Forum Komunikasi Anak Betawi (Forkabi)

Menghindari Elemen Anarkis

Deklarasi: 18 April 2001

Markas: Jalan Kramat Sentiong, Jakarta Pusat

Klaim jumlah anggota: 1 juta orang, tersebar di Jakarta, Bogor, Depok,

Tangerang, Bekasi

Syarat keanggotaan: Siapa saja yang mencari nafkah di Jakarta

Donasi: Swadaya, pemerintah, dan donatur tak mengikat

Ketua Umum 2005-2010: Husein Sani

Dibandingkan dengan sebagian ormas lain yang berkibar-kibar, Forum Komunikasi Anak Betawi (Forkabi) boleh dibilang lebih adem-ayem. Jarang bikin aksi ingar-bingar. Ini diakui sang ketua, Husein Sani, 66 tahun. ''Forkabi memang agak slow dan konservatif,'' ujar pengusaha real estate ini.

Pasalnya, kata Husein, Forkabi didirikan justru dengan semangat menghindari anarkisme. Lagi pula, tokoh di belakang ormas berbasis kedaerahan ini kebanyakan kaum intelektual dan pejabat di Jakarta. ''Makanya, kami harus jaga aset ini. Kalau kami ugal-ugalan, nggak mungkinlah mereka masuk ke kami,'' kata Husein lagi.

Berikut petikan wawancara wartawan Gatra Eric Samantha dengan Husein:

Anda tidak setuju anarkisme menjadi satu cara meningkatkan popularitas ormas?

Saya kira, organisasi mana pun tidak mau tenar karena hal yang tidak baik, sehingga dicap tidak baik. Masalahnya, apakah dalam menjalankan aksi itu terkendali atau tidak. Itu yang harus menjadi perhatian.

Dengan anarkis, tidak menyelesaikan masalah. Justru menimbulkan masalah. Citra organisasi memburuk. Ketenteraman umum jadi terganggu. Itu yang selalu kami jaga. Organisasi harus mewaspadai masuknya elemen-elemen yang menjurus ke anarkis.

Aksi turun ke jalan Forkabi seperti apa?

Demonstrasi selalu kami pikirkan. Setting lapangan seperti apa. Kalau tidak mengganggu kepentingan umum, polisi juga senang, kan? Bahkan, kalau ada keributan, polisi sering minta Forkabi untuk meredam.

Forkabi ikut masuk ke masalah tanah?
= = = = =
> **TUGAS LATIHAN**
A) Menurut teks tentang Forkabi, kapan organisasi itu dideklarasikan?
B) Terjemahkan ke dalam bahasa Inggris kalimat berikut dari teks tentang Forkabi: "Organisasi harus mewaspadai masuknya elemen-elemen yang menjurus ke anarkis."
C) Sambunglah teks wawancara tentang Forkabi, dimulai setelah kalimat terakhir yang tercantum.

> **DATA**
= = = = =
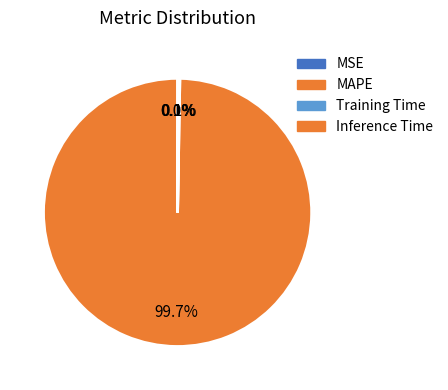

Which has a higher value, MSE or Inference Time?

Inference Time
= = = = =
> **HASIL PER TUGAS**
A) 18 April 2001

B) Organizations must be wary of the entry of elements that lead toward anarchism.

C)
Masalah kasus tanah, kami cek dulu lewat bagian hukum. Kalau layak, kami perjuangkan. Forkabi bisa ikut membantu penyelesaian lewat LBH Forkabi. Baik anggota Forkabi maupun bukan, silakan memanfaatkan. Kalau kerja sama dengan Forkabi, artinya benar dah. Sudah melalui jalur hukum.

Sudah terlaksana semua?

Memang belum seluruhnya. Yang penting, kan, nawaitunya. Kalau niat baik, kan, insya Allah.

Ada yang bilang, ormas-ormas seperti yang Anda pimpin adalah preman terselubung. Tanggapan Anda?

Forkabi merupakan satu organisasi yang berjuang untuk masyarakat Betawi, dalam mengangkat harkat dan martabatnya. Tapi kami bermitra juga dengan pemda, polisi, dan TNI. Tujuannya, supaya Jakarta bisa kondusif. Kami tidak mau Jakarta diobok-obok oleh hal-hal tidak kondusif. Anda lihat saja di lapangan, insya Allah, Forkabi nggak (bikin onar)-lah.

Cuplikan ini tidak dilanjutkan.